En la parte inferior de la página 47, frontal de la última hoja, se lee en el margen externo la importante mención autografiada: terminado el 12 de julio de 1782. Es entonces al comienzo de sus 43 años de edad y al final del tercer año de cautiverio, según la orden de prisión en el castillo de Vincennes, cuando Sade redactó este opúsculo, tal como lo encontramos sobre su cuaderno de borrador. La escritura es firme, nítida, poco corregida. Dos notas marginales autógrafas que reproducimos indican el género y el lugar de la única adición hecha por el autor. La presente edición respeta la grafía original, con excepción de los evidentes lapsus calami; y la puntuación, arbitraria por cierto, se reproduce tan fielmente como la comprensión del texto lo permite.

 VI

La muerte de un ateo no inspiró, en el siglo de la filosofía, únicamente al sombrío genio de Sade. Sobre el mismo tema, Sylvain Maréchal, el viejo pastor Sylvain del Diccionario del amor, compuso una página encantadora. Quizás pueda apreciarse más su amable elocuencia comparándola con la aspereza polémica que el Diálogo revela.

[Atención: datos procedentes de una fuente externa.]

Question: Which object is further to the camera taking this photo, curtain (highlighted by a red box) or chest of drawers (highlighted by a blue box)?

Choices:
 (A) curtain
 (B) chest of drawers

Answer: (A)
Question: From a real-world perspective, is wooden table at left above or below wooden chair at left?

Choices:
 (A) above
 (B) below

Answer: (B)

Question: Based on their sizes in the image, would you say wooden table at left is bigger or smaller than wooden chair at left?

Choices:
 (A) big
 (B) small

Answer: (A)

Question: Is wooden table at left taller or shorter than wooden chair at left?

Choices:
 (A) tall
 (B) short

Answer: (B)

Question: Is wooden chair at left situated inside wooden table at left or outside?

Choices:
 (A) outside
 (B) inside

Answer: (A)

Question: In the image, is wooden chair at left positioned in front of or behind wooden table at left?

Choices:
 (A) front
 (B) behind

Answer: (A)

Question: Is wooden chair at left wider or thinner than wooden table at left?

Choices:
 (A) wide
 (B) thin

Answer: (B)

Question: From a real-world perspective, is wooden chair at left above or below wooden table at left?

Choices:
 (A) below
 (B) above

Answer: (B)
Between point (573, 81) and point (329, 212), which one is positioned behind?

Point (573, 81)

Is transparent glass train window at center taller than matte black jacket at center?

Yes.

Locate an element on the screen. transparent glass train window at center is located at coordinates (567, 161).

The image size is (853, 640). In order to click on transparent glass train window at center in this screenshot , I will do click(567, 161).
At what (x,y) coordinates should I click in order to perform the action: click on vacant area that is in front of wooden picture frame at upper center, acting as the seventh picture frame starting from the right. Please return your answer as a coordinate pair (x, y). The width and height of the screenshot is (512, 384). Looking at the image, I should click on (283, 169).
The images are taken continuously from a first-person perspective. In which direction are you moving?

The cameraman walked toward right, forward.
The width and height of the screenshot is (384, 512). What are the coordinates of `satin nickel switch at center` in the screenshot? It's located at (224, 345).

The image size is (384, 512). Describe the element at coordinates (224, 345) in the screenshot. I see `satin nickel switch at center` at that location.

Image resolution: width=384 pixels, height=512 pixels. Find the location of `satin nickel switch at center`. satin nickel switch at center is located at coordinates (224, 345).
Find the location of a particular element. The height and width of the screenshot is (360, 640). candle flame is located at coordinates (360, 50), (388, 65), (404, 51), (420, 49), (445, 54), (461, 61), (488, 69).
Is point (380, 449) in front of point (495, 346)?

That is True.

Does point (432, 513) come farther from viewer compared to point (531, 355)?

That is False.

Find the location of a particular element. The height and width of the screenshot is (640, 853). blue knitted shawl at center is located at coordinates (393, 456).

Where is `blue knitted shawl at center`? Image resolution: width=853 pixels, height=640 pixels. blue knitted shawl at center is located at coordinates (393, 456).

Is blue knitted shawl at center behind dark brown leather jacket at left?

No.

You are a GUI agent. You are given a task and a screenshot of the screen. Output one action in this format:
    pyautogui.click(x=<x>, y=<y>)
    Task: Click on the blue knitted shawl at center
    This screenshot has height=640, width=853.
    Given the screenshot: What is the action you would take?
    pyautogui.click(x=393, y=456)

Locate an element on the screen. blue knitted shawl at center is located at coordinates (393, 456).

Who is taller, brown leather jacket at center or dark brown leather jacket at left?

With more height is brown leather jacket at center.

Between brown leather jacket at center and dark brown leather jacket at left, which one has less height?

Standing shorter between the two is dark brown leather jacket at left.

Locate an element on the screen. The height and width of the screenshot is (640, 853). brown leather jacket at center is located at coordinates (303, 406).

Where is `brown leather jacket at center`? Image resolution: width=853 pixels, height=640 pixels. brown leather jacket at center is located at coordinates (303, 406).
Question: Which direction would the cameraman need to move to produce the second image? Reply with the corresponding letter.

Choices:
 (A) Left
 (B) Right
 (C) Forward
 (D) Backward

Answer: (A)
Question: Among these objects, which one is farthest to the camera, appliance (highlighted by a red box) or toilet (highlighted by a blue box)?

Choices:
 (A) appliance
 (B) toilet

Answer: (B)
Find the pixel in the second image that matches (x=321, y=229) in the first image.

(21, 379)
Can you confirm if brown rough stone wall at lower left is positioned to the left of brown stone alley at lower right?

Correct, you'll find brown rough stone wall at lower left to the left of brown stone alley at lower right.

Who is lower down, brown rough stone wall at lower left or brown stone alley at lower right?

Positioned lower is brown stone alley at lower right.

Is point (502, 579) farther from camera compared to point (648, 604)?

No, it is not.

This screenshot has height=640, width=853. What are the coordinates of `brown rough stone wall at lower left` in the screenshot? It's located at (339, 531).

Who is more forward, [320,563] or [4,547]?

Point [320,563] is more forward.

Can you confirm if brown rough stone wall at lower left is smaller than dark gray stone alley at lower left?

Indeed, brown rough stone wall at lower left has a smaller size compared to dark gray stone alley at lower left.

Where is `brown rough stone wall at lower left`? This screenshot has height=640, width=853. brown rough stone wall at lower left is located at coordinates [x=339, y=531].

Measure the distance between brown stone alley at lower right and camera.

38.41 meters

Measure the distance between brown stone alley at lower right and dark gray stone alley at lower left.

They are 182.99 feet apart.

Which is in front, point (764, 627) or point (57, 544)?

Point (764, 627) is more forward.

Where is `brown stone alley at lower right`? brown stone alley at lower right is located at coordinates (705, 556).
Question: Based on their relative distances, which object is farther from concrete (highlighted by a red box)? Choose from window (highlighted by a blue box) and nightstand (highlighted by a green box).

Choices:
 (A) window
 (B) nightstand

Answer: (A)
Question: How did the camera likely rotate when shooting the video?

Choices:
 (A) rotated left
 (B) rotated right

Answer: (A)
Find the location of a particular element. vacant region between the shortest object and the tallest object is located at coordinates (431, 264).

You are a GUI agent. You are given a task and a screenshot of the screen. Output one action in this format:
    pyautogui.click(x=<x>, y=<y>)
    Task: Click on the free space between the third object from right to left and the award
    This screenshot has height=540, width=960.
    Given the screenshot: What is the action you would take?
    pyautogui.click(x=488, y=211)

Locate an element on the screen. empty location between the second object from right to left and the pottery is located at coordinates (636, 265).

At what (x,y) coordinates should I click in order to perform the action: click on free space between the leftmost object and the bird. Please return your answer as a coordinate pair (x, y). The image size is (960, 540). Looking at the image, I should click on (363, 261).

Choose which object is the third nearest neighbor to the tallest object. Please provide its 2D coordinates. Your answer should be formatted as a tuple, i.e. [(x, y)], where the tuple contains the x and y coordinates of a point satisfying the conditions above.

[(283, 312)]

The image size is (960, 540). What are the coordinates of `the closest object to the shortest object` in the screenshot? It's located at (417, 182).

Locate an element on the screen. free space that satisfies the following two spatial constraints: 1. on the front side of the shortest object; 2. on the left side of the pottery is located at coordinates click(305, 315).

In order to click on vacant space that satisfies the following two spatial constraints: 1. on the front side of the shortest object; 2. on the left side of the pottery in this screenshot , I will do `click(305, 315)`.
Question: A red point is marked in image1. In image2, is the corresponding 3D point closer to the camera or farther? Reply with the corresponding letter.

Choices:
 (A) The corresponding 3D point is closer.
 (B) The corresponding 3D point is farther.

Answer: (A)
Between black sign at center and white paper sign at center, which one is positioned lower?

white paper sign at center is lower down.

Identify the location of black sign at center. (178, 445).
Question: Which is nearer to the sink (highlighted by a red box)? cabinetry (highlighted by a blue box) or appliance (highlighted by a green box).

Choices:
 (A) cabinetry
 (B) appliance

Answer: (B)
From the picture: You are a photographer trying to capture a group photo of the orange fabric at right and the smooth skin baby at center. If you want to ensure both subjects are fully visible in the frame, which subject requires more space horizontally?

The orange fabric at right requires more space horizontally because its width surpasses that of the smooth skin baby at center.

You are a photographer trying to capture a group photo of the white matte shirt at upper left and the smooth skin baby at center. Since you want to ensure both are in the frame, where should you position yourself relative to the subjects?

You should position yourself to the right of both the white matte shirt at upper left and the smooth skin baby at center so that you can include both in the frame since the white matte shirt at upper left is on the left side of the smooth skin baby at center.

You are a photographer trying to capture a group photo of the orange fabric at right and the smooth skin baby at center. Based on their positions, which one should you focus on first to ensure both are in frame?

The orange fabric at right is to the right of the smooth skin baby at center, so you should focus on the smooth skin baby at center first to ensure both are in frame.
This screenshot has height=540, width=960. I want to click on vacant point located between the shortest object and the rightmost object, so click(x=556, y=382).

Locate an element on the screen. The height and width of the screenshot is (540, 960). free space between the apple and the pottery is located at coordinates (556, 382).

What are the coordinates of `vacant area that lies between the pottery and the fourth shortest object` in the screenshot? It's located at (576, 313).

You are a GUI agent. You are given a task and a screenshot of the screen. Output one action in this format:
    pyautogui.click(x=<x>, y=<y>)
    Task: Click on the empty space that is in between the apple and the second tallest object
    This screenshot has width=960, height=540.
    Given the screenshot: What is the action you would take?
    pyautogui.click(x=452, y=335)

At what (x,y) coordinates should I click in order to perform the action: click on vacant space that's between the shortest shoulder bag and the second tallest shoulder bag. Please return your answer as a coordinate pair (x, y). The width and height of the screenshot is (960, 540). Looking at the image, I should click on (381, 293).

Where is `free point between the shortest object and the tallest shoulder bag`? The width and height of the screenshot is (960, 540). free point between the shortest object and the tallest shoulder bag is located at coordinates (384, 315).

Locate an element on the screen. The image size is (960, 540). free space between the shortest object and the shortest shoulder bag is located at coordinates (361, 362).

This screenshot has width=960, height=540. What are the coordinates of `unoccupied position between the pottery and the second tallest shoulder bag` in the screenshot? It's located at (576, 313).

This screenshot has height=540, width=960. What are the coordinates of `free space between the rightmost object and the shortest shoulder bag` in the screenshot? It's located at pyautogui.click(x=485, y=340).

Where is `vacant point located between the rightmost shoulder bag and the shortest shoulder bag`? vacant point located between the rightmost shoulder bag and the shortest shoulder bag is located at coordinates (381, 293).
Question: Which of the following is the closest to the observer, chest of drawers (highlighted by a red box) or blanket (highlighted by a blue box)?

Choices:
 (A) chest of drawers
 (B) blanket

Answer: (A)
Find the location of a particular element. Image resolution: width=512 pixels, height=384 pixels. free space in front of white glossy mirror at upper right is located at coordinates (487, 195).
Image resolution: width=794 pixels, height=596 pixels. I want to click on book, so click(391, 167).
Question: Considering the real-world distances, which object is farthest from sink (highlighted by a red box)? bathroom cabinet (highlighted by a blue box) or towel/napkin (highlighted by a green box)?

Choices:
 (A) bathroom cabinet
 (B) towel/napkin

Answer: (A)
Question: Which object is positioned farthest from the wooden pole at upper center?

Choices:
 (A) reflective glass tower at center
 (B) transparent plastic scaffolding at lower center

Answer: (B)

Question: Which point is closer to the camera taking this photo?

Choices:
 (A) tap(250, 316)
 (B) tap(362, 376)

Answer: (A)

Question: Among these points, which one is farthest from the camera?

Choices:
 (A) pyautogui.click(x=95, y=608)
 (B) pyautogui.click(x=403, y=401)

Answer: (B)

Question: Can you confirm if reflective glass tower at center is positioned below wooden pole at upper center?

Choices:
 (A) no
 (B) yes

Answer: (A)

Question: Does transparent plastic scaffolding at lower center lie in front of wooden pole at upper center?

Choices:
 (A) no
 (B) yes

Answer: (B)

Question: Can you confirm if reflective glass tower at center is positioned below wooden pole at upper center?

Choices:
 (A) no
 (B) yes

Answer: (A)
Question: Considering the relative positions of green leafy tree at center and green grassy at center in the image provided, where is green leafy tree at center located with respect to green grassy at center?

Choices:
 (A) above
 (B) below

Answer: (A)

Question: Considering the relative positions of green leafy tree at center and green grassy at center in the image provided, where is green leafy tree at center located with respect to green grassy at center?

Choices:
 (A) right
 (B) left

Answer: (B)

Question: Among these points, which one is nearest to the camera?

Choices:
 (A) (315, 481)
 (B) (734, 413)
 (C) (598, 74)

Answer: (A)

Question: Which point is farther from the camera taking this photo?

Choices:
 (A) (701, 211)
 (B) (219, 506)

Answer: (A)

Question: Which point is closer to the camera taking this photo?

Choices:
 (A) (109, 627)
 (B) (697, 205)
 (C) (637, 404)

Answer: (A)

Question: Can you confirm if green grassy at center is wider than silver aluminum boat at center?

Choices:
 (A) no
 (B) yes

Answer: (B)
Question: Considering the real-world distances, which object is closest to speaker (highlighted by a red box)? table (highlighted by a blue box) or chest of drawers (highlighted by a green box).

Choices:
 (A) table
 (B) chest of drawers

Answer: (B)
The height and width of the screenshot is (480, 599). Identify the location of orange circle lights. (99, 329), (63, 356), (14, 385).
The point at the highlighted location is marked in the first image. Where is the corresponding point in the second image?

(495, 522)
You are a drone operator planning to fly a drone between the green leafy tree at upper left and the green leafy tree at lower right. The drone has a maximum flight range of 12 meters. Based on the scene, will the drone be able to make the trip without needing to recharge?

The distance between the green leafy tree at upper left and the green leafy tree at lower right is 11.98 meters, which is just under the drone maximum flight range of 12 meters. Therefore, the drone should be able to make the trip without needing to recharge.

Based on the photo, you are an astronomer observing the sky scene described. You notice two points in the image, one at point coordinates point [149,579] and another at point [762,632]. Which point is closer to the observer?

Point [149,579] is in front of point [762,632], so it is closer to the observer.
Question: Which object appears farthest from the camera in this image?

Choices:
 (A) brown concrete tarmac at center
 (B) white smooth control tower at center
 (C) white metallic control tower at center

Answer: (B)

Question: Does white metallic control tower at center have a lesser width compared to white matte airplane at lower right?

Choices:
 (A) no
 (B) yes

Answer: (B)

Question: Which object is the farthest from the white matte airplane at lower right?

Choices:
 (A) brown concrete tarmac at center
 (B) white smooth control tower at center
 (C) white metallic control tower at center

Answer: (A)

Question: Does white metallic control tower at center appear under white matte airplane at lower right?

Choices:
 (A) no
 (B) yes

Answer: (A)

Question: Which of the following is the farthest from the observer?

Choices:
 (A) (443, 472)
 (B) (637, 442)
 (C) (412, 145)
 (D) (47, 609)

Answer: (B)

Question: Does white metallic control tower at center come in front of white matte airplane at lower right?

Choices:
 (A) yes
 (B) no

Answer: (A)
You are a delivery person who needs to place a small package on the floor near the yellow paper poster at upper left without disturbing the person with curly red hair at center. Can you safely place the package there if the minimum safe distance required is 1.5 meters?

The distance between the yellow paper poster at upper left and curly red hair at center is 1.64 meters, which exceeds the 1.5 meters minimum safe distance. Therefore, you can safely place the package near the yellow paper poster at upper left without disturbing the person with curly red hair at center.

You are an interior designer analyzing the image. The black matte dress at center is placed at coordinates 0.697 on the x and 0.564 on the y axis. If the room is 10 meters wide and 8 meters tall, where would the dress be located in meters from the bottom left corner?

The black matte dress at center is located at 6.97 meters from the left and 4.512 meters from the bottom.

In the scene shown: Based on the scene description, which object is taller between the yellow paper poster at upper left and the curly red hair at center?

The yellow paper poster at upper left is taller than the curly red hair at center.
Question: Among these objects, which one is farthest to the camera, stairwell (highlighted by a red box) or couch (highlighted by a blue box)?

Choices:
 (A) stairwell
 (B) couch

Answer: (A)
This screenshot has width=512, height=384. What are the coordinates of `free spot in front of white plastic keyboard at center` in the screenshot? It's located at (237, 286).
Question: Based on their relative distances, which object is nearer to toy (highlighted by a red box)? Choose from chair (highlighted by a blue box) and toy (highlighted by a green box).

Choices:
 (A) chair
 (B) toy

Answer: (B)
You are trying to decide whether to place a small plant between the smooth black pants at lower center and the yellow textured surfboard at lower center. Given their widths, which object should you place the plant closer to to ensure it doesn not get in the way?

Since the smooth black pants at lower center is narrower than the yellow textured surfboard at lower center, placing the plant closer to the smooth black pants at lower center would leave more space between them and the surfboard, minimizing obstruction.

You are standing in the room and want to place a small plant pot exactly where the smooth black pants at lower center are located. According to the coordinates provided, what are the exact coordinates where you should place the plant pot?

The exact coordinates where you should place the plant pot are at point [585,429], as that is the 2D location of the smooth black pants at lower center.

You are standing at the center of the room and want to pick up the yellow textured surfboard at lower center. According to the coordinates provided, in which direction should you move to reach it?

¿Toca a término su existencia? Recoge todas sus fuerzas para gozar de los placeres que le quedan y cierra los ojos para siempre, pero con la certeza de dejar un recuerdo honroso y querido en el corazón de sus deudos, de quienes recoge los postreros testimonios de estima y devoción. Terminado su papel, se retira tranquilamente de la escena para dejar lugar a otros actores que lo tomarán por modelo. No hay dudas de que siente vivamente verse obligado a separarse de todo lo que ama, pero la razón le dice que tal es el orden inmutable de las cosas. Además, sabe que no muere enteramente, del todo. Un padre de familia es eterno: renace, revive en cada uno de sus hijos; y hasta las partículas de su cuerpo: nada puede aniquilarse. Anillo indestructible de la gran cadena de los seres, el hombre-sin-Dios la abarca en toda su extensión con el pensamiento, y se consuela al no ignorar que la muerte no es más que un desplazamiento de materia y un cambio de forma. En el momento de dejarla vida repasa en su memoria, si tiene tiempo, el bien que ha podido hacer así como las faltas cometidas. Orgulloso de su existencia, no se ha arrodillado más que ante el autor de sus días. Ha marchado sobre la tierra, con la cabeza en alto; con paso firme, igual a los demás seres; no teniendo cuentas que rendir a nadie que no fuera su conciencia. Su vida es plena como la Naturaleza: ECCE VIR. (Diccionario de los ateos, año VIII, pág. 23-25).

Si nos atenemos al testimonio emocionado de su amigo Lalande, Maréchal no se infligió el supremo desmentido de una muerte contraria a sus convicciones. Y el mismo Sade, de un carácter tan diferente, debía dar prueba de una no menos tranquila firmeza ante la muerte.